Monday, November 23, 2009

Donald Hall, the Poet, and his Book, Life Work

Other People and the Noise

How do you write poems in a house with other people, especially a child, and dogs that need to be fed, and a cat whose box needs to be cleaned out, who sits outside the upstairs bedroom and howls at you?

Donald Hall said that Gertrude Stein wrote in her Ford, parked at a busy Paris street corner. By law, drivers had to sound their horns when approaching an intersection. So, imagine the cacophony of that scene. She said the noise took the top of her mind off so she could pay attention at the right level. The next time I feel the top of my head coming off, I will look for my notebook and pen.

I can do it if I close the door, I can tune it all out, and I can write. If there is not music with good flatpicking guitar, because that makes me want to pick up my own guitar; or music with lyrics that compete with my attention and my present level of emotion, because that makes me want to make rhyming tunes; without these kinds of distractions, I am fine. If no one calls my name or asks anything of me, I can deal with it and let the noise go on behind the closed door.

I can’t really say that the background noise is helpful. I prefer silence, and a view out a window into trees, like now, in approaching winter, with empty limbs, and in the spring and summer, with leaves, with birds and squirrels, and grass and flowers. Just not people. Not words. Not music. Only quiet and the natural world. Kind of like AlderMarsh on Whidbey Island, WA, or a campsite at Brown County State Park.

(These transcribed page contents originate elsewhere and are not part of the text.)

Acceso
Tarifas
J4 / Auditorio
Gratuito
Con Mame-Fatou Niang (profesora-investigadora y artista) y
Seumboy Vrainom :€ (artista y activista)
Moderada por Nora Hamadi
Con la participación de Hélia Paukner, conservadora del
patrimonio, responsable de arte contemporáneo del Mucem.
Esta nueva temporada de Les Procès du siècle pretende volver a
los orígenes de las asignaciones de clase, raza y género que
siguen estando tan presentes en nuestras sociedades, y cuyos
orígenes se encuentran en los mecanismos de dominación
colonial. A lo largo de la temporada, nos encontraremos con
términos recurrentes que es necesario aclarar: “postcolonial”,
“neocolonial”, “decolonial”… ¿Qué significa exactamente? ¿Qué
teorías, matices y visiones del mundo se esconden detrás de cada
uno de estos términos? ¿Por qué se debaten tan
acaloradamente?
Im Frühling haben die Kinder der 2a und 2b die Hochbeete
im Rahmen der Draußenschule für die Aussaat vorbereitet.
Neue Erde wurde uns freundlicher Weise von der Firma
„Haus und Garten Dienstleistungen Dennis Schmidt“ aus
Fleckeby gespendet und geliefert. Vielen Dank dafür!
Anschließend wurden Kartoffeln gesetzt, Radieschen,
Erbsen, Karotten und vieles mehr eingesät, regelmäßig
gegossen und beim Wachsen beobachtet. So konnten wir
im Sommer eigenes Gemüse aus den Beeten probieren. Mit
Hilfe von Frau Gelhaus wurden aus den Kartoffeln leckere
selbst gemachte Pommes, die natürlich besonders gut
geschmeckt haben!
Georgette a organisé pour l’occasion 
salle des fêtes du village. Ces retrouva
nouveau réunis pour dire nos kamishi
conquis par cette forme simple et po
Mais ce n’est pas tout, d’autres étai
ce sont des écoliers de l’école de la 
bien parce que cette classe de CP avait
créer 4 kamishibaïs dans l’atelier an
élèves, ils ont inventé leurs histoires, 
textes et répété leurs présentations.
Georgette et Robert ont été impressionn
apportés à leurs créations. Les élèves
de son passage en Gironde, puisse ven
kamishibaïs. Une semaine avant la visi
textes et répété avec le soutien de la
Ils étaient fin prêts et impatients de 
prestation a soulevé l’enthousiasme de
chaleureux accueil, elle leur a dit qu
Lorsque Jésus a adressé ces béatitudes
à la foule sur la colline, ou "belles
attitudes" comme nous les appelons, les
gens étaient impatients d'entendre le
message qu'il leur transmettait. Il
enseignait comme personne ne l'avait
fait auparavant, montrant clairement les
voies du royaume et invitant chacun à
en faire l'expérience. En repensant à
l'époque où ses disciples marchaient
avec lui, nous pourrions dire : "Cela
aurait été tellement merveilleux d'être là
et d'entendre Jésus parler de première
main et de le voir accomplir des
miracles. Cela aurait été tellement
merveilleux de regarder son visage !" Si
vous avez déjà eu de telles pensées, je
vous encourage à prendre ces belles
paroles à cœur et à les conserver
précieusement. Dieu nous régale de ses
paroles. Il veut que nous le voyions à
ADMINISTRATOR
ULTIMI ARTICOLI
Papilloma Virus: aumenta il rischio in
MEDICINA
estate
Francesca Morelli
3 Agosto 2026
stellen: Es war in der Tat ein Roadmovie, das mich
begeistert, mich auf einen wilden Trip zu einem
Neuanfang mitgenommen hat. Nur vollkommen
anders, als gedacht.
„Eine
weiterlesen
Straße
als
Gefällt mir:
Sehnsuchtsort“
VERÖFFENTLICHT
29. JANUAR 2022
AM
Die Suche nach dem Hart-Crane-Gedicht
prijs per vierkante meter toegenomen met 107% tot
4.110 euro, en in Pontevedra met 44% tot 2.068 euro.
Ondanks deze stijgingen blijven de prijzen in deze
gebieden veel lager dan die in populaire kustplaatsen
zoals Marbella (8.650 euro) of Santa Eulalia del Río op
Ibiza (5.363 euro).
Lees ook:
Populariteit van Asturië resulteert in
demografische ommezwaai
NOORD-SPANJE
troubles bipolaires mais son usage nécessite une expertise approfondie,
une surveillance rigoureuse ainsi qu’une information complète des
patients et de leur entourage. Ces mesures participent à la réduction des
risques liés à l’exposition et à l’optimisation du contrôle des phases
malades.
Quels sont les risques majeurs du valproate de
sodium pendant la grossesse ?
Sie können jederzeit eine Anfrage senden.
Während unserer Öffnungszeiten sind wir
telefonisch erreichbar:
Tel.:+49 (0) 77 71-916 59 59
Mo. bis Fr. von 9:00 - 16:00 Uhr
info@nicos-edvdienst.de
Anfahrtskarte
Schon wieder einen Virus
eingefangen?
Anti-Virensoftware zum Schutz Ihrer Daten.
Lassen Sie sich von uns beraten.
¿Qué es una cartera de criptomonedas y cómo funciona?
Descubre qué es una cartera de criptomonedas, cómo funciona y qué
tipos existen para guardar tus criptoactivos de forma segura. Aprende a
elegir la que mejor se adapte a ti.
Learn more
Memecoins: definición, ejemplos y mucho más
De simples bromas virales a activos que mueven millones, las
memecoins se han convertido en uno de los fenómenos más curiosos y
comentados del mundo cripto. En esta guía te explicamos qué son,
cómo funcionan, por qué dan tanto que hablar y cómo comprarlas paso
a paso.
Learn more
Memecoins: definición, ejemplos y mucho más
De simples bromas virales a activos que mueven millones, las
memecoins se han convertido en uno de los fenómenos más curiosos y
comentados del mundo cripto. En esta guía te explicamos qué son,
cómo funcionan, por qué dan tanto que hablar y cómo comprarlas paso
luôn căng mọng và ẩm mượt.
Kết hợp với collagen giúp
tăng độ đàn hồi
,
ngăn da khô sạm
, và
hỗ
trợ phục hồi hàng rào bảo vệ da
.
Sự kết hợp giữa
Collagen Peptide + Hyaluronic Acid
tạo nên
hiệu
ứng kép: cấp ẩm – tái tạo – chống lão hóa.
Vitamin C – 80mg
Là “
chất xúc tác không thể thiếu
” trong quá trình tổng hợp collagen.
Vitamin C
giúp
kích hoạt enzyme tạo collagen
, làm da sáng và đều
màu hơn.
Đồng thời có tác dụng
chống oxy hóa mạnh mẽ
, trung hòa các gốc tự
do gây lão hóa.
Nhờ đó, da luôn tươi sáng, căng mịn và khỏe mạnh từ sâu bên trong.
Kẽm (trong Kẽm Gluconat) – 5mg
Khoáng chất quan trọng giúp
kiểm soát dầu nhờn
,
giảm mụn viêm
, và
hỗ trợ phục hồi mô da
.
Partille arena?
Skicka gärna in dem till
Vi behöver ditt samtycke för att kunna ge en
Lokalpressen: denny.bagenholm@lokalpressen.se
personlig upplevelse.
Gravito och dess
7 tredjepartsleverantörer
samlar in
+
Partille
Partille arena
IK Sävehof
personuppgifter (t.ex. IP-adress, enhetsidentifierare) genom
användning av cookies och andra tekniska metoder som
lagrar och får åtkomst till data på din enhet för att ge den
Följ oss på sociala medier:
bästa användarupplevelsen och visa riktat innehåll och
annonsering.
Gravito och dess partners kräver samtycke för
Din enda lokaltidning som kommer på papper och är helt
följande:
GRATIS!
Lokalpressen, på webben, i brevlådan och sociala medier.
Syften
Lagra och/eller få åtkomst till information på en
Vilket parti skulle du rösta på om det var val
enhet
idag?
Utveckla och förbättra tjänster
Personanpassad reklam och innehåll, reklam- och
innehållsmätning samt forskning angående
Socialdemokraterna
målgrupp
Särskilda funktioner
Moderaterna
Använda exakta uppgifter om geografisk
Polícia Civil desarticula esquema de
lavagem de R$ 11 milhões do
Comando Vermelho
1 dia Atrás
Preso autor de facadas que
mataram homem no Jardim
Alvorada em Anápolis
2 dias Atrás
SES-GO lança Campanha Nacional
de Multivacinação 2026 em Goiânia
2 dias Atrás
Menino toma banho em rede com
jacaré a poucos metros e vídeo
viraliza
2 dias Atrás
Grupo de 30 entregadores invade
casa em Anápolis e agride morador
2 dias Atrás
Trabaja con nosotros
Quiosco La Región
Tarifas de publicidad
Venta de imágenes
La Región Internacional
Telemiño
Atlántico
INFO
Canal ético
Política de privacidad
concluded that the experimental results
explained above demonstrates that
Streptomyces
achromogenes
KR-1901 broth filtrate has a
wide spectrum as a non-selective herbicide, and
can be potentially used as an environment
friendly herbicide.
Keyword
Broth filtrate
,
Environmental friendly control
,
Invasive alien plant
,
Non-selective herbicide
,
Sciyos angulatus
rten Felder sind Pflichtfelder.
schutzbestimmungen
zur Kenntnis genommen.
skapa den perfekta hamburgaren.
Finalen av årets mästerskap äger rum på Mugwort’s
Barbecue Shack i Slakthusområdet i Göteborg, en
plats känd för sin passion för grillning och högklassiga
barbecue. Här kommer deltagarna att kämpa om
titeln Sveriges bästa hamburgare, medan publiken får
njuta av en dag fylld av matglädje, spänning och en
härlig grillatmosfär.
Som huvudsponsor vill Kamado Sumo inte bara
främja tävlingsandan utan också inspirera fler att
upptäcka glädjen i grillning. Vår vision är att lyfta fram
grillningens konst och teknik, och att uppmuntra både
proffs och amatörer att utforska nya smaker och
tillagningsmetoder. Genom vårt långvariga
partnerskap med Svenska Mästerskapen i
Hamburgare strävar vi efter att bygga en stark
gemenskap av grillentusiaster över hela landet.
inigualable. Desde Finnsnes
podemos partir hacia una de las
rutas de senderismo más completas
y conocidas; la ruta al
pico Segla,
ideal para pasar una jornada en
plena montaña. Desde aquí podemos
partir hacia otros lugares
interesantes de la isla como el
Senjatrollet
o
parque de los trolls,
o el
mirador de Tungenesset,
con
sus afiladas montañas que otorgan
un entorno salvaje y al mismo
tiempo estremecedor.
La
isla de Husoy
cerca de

Donald Hall said that he and Jane Kenyon worked in the same house at the same time, each having a study in opposite sides of the house, and for the entire morning, worked without disturbing each other. Then, they made lunch, and after lunch a short nap and sex, or was it sex and then a nap? Then errands. Then supper, followed by a ballgame and dictating letters. Sounds so nice.

I can work out of the playfulness of right-brain mind here in this back room overlooking the back yard, with the door closed. The puppies will want to come in and sleep in the seat of the recliner while I work. I sit on my big blue exercise ball.

I don’t need a typist for proofs. I compose while sitting at my desk on my big blue exercise ball, words moving across the screen of my MacBook. I edit and read out loud – another reason to crave solitude, no one listening to my phrases and sometimes curses.

Thank you, Donald Hall, for your book, Life Work.